My offence of late is that i cut my self, though not the right way? I dunno, it started when i was angry at my mom for something so i found this piece of plastic in my room and just went over my wrist with it. I never broke skin, but afterwards i would get red lines that eventualy left scars. These scars have somehow faded. I thought that i didnt need to do it again, but i did. This time i took out one of the litttle square parts from a belt amd used the hook part to cut myself. This time, it drew blood, though not alot. The scar looks like an X and it's right over a huge vein in my wrist. When i feel suicidal, i look at it amd say X marks the spot where the dagger goes in. I also cut myself on the legs because my parents forced me to go to the gym. I'll exercise, but i dont want to do it in front of people. Maybe i'm insecure about my body...

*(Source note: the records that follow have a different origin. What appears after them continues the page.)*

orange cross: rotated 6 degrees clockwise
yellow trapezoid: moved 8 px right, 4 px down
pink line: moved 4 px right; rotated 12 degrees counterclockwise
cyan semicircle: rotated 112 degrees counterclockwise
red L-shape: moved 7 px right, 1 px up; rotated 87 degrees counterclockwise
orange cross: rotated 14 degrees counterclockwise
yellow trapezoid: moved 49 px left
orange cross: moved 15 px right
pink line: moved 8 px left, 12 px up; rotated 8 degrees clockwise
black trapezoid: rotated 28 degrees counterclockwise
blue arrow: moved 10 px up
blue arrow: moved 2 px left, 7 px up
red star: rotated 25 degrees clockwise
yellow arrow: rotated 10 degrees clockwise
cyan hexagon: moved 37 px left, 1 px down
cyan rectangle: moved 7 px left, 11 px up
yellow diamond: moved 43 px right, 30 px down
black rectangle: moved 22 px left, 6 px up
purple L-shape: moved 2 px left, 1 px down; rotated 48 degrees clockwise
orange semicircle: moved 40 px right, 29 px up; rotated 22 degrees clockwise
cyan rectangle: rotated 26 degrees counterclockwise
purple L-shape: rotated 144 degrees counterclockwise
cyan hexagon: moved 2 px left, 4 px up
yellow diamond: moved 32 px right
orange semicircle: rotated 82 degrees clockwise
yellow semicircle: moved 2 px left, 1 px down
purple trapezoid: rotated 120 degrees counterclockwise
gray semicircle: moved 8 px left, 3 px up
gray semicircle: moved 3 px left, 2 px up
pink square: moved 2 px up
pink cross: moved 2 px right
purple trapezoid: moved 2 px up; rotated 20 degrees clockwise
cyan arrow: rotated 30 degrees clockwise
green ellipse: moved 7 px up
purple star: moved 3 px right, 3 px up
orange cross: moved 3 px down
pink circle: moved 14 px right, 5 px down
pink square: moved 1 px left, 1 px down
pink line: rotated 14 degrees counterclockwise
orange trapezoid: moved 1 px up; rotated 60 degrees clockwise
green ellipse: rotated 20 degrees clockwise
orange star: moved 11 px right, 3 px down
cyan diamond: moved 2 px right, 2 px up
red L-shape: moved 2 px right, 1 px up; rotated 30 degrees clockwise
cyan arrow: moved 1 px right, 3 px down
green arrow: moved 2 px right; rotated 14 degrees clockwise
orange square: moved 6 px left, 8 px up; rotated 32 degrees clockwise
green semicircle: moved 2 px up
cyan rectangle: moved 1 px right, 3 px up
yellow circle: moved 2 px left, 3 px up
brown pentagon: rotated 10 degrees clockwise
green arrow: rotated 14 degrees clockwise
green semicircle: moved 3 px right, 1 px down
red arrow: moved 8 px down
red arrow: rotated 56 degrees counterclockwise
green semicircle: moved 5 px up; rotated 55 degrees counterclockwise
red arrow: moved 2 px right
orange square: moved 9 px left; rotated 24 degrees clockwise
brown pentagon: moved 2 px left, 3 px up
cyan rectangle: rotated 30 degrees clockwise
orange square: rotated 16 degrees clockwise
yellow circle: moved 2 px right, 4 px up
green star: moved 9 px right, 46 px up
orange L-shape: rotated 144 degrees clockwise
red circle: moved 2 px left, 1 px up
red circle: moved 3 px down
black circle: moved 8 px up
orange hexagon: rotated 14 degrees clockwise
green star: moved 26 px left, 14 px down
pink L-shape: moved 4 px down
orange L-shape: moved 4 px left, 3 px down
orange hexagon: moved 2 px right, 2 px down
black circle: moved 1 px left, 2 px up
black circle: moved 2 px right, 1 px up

I also want to say that i am a frequent bed wetter. It's died down a bit now but it used to be an everyday thing. I would go to sleep with just a bra and underwear on so that i didnt soil my clothes. I once went to a friend's sleepover and peed on her bed. She didnt find out, i dont think and when my mom came to pick me up, she asked if i had peed on their bed. I lied and said no.
I used to have dreams about killing my parents, or maybe, i dreamed about dreaming that. Sometimes i cant tell fantasies from realities, they're all so horrible.
Well thats all, i think. Thanks for reading this. I just hope God has mercy on my soul.